- Developer(s): Joymax
- Publisher(s): OSC
- Platform(s): Windows
- Release: January 27th 2003
- Genre(s): Beat 'em up
- Mode(s): Single-player, multiplayer

= Age of Wanderer =

2003 video game

Age of Wanderer (야인시대), also known as Yainsidae, is a beat 'em up game for PC, developed by Joymax. The game is based on the SBS K-drama Rustic Period.

==Plot==

Set during the Japanese military occupation of Korea, descendants of both nations were embroiled in a power struggle to control the streets of Jongro, the center of Korean trade. Gangsters harassed the local merchants, who joined forces with the Japanese to upset the balance and disturb the peace of the community.
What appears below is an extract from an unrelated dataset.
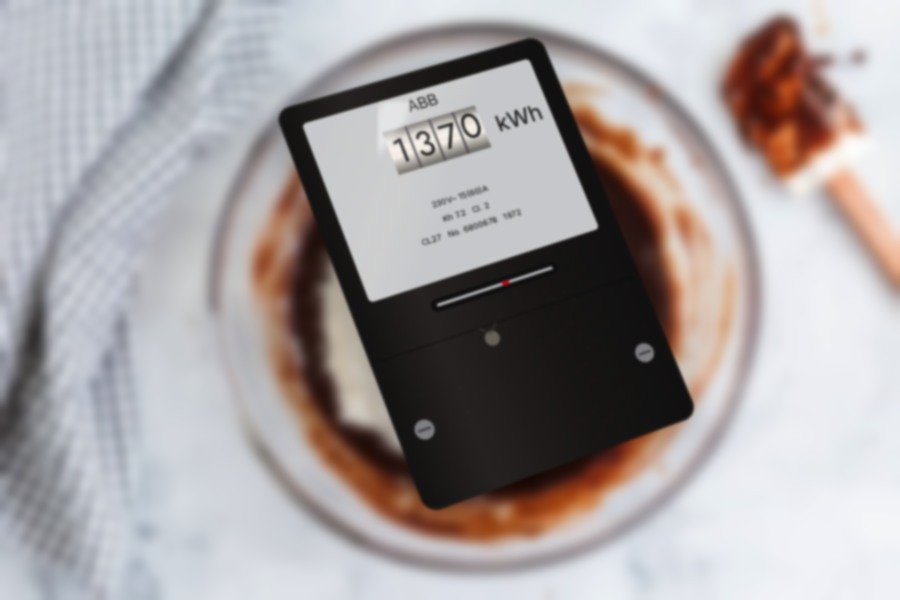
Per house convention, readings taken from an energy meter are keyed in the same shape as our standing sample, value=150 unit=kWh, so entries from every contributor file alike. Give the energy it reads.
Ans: value=1370 unit=kWh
Spurred into action, Doo Han Kim, leader of the Umi Gang and son of the famous General Jwah Jin Kim, and Sirasoni, a warrior of Manjoo descent and hailed as the "greatest fighter of all time", rise up to challenge the oppressive tyranny. The resistance of the Japanese police, military police, and opposing gangs grew stronger, but Doo Han Kim and Sirasoni takes it to the streets to fight for the common people and restore peace to Jongro.

The mission of this fast-paced game is to defeat the Honmachi Clan, local thugs and gangsters.